● **Tasks for this exercise**
(a) In the mutation testing article, what does the author call a valid test pyramid shape and good test coverage?
(b) Pick up the article on mutation testing of dependent libraries after its final sentence and keep writing it.
=== Passage to read ===
Mutation testing as a more robust check of dependent libraries

Published in

Level Up Coding

6 min readMay 3, 2022

Valid test pyramid shape and good test coverage are just side effects of following TDD practices. This topic was covered in detail in the previous post.

Following the “tests first” paradigm also helps to define module API in a more consumer-friendly manner, because the tests become actually early adopters of exposed component access points.

But how comprehensive is your protection from inadvertent API misuse to deliberate use in a wrong way? Is TDD enough to ensure that there is an accepted level of covering component behaviors and that no critical vulnerabilities are exposed?

✍ Saga about testing

“Most testers I’ve known are perverse enough that if you tell them the “happy path” through the application, that’s the last thing they’ll do.”
Release It!: Design and Deploy Production-Ready Software

I believe this statement can be accepted not only by testers but also by many software engineers who have tried to adopt an external library into their applications when the range of use-cases this library covers doesn’t include their specific one.

This is a very common problem in software engineering as libraries are built to solve specific needs and not always your requirements are in the range this library aims to cover. So time to time engineers needs to adopt the most appropriate library that is the most closer to their cases.
=== Recorded data ===
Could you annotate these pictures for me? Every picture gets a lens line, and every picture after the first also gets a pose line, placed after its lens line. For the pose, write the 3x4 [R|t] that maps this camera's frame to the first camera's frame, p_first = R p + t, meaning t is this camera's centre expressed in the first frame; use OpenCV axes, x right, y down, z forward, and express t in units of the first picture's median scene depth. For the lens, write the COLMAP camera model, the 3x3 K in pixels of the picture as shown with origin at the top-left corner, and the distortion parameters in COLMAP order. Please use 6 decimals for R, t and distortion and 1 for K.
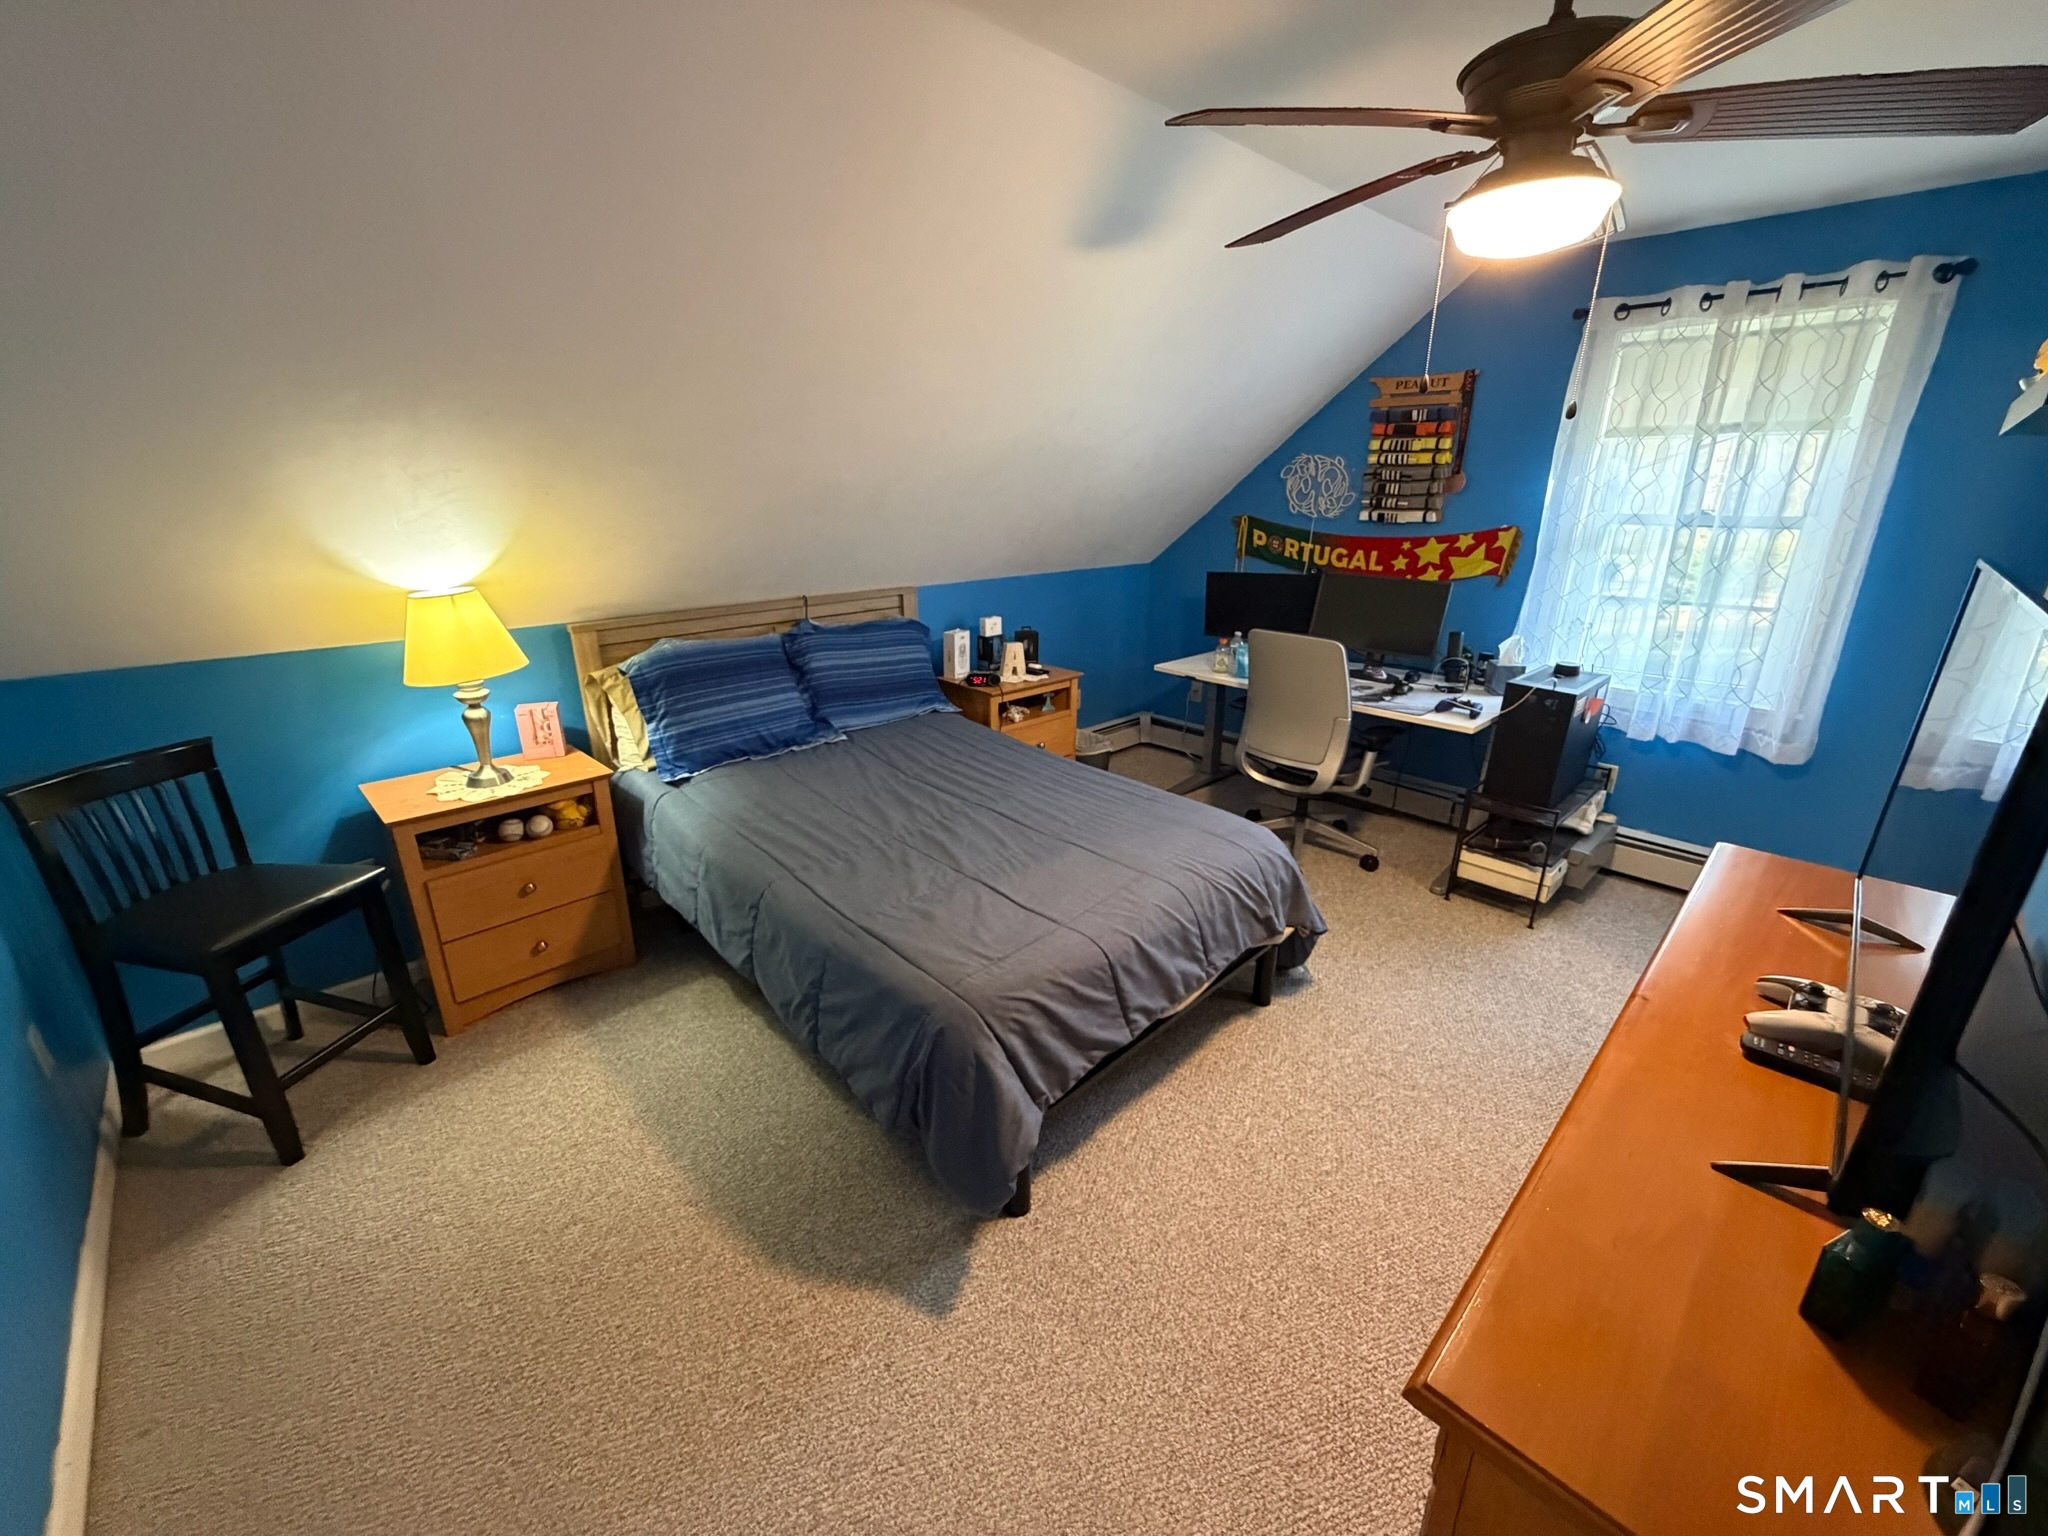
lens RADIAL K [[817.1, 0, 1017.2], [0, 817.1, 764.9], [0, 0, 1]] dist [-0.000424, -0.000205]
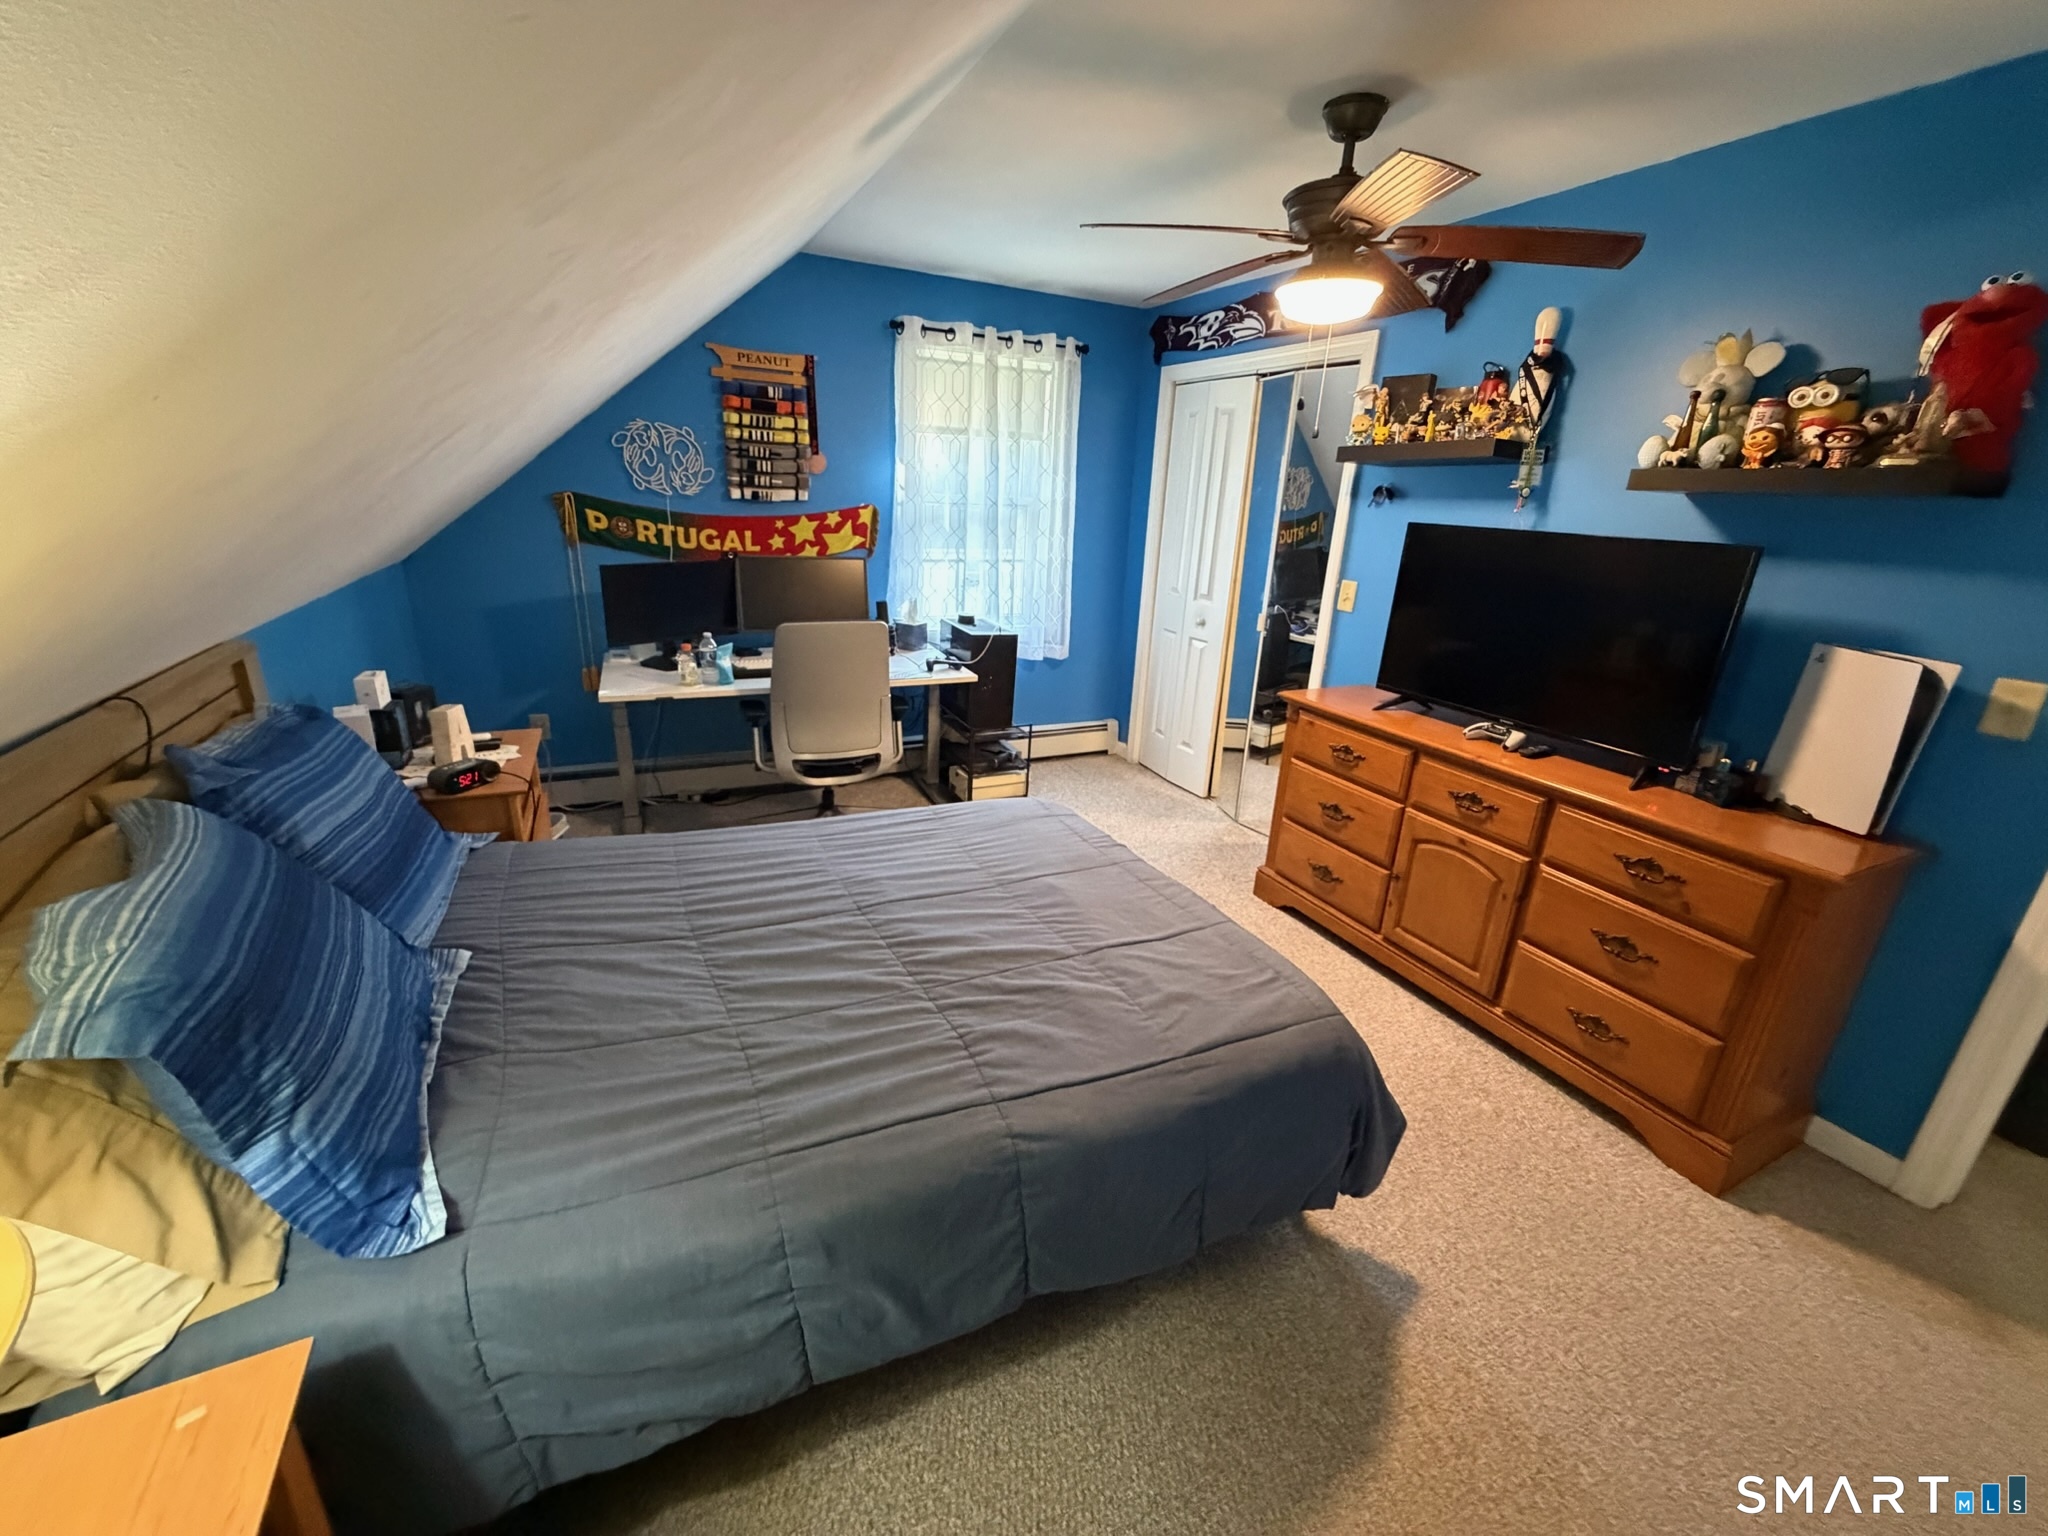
===
● **Responses to the tasks**
(a) Side effects of following TDD practices.

(b)
Very often the single-purpose library is used in surrounding areas because of already gained experience. So adopting it as a general-purpose component becomes easier than using more specialized. A good example is when Selenium becomes a de-facto all-purpose testing platform, including API and performance test areas.

✍ Saga about shared libraries

Common libraries are a way to encapsulate shared logic between different applications. This is a good solution to ensure behavioral consistency between services when all are based on single design rules or re-using common workflows.

Obviously, supporting a valid dependency graph of shared libraries is one more architectural challenge to take into account, so be careful with overloading this graph. This topic is well covered in this post, so will not stop more.

Another reason for using common libraries is to provide high-level abstractions for complex features, hiding implementation and protecting it from overriding by utilizing the OOP encapsulation.

An independent module is the same architecture quantum as the entire service because has its own consumers (other modules or services), own feature roadmap, deployment cycle, etc.

The only big difference — it is not a black box hidden from end-users, but yet another piece of code injected into existing architecture with full read access. So how to ensure that module is limited only to a set of use-cases, defined by the module creator, and does not have backdoors for incorrect use?

Not only public modules but also company private libraries should be revised from this perspective. Incorrect library use or use of non-documented features might produce unexpected side effects. And not always on purpose, but due to lack of documentation or technical expertise.

Sounds like a fully nondeterministic task? Probably yes, but maybe we can define some threshold so any results below this line indicate that we can’t recommend yet this library for further use.

So let’s break this challenging problem into subproblems:

how to ensure that the library does not expose undocumented API?
how to ensure document API covers only a defined set of use-cases and there are no critical side effects with improper API use?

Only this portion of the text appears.